For me, what makes an agile solution agile, is rapid increments with honest re-evaluation, plus as much empirical evidence as can be gathered at low cost. It's the equivalent of numerical analysis through successive approximation.
Okay, I'm two paragraphs in and still haven't addressed the specifics. I've seen architectural overhead/engineering costs addressed several ways. AFAIK there's no general consensus. I don't have any personal preference.
1. Don't measure overhead at all. The point of doing stories with some sort of scoring system, is that you eventually get an approximate team velocity, which helps you predict what you can commit to and when you're behind. The overhead costs of refactoring, deployment, vacation, research, training, conferences, organizational reports/meetings, nosepicking, etc., will come out in the wash. This is why velocity is calculated on actual points delivered; the metric doesn't really care what impedes the delivery. It makes you very empirical, very quickly. The don't-measure approach works well when there's a fairly random distribution of overhead. It also has an enviably low cost of bookkeeping. The downside is, if things get bursty and you flop an iteration due to unusual overhead, there's not much paper trail for management. Usually depends on how much trust and track record you have.
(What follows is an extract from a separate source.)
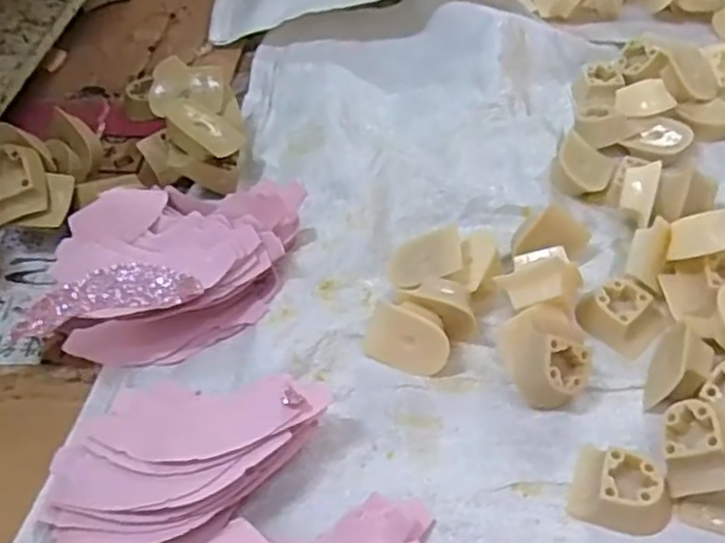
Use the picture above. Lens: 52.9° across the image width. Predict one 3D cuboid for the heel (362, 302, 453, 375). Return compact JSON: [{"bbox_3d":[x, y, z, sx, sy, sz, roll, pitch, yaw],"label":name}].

2. Budget X items per iteration for overhead, where X is capped. This is sort of a service-level agreement approach. It acknowledges that devs never get as much time as they wish they could have to do things right. But, like an SLA, it also keeps them from starving. It won't work well if the dev's can't contain themselves, i.e, they "estimate" Y hours but invariably do every task to completion, regardless of budget. Also, there's a risk that the time taken to argue about what should be at the top of the dev list will eat up a significant portion of the budget. (Agile's not too hot, IMO, at dealing with lack of consensus, or any other issue that requires actual personnel management skills. It's an engineering practice that has a few social dimensions, but it doesn't really help you figure out what to do when teams are dysfunctional. Its main contribution on that front is that it will yield empirical evidence, fairly rapidly, that they ARE dysfunctional.) (It also doesn't dust your cubicles or clean little bits of food out of your keyboard. In other words, hard problems remain hard, and grunty problems remain grunty.)
3. Attach dev costs to customer-visible tasks. This doesn't always have sensible semantics. Deferred dev costs can get suddenly bursty and have their own crosscutting urgency ("the server has 4GB of disk left; avg response time has already increased by 60X and in 18 hours it will crash dead dead dead"). I'm told it works okay if you don't have deferred maintenance--but I've never worked on a project that didn't.
4. Let dev tasks compete straight up in the planning game (or whatever budgeting scheme you use) against customer-visible tasks. Maximal visibility, at the cost of added complexity to planning. Many non-dev stakeholders will just wish the dev costs would go away, and wonder (loudly) why devs don't just work dev magic and get everything instantly right. It's the most honest, empirical, manageable way to go, but it's vulnerable to a number of not-too-rational, impulsive responses and political infighting that developer-types are not usually good at winning.
Okay, I said I didn't have a preference, but the most sensible approach I've actually been a part of was a hybrid of 2 and 4. This was actually a Lean or Kanban kind of agile, where we organized work around queues that pulled tasks forward, from planning to work-in-progress to demo to deployed-and-done. Most of the dev effort was devoted to the mainline queue, but there were two auxiliary queues: one for pure dev tasks, and another for customer-support issues that we couldn't itemize at the beginning of the iteration, but based on experience, we knew were likely to crop up at some point mid-cycle. The overall experience of that scheme was not especially better than any other, but it did deal rather sensibly with overhead. Dev overhead and emergent customer-support tasks had enough visibility in the metrics that management could see how they impacted velocity. And, the advocates for any given task--both devs and the poor bastards who had customers waiting for them to return their calls--had some visibility into how much work had already happened per iteration on their queues, plus ready access to they pending queue so that they could quickly prioritize new items relative to old. (We kept tasks on 3x5 cards, in physical queues on a wall full of magnetic whiteboards.) The easy visibility had a rather natural self-governing effect toward the end of any iteration: people have a hard time standing up in the open, asking for the 13th special favor of the month.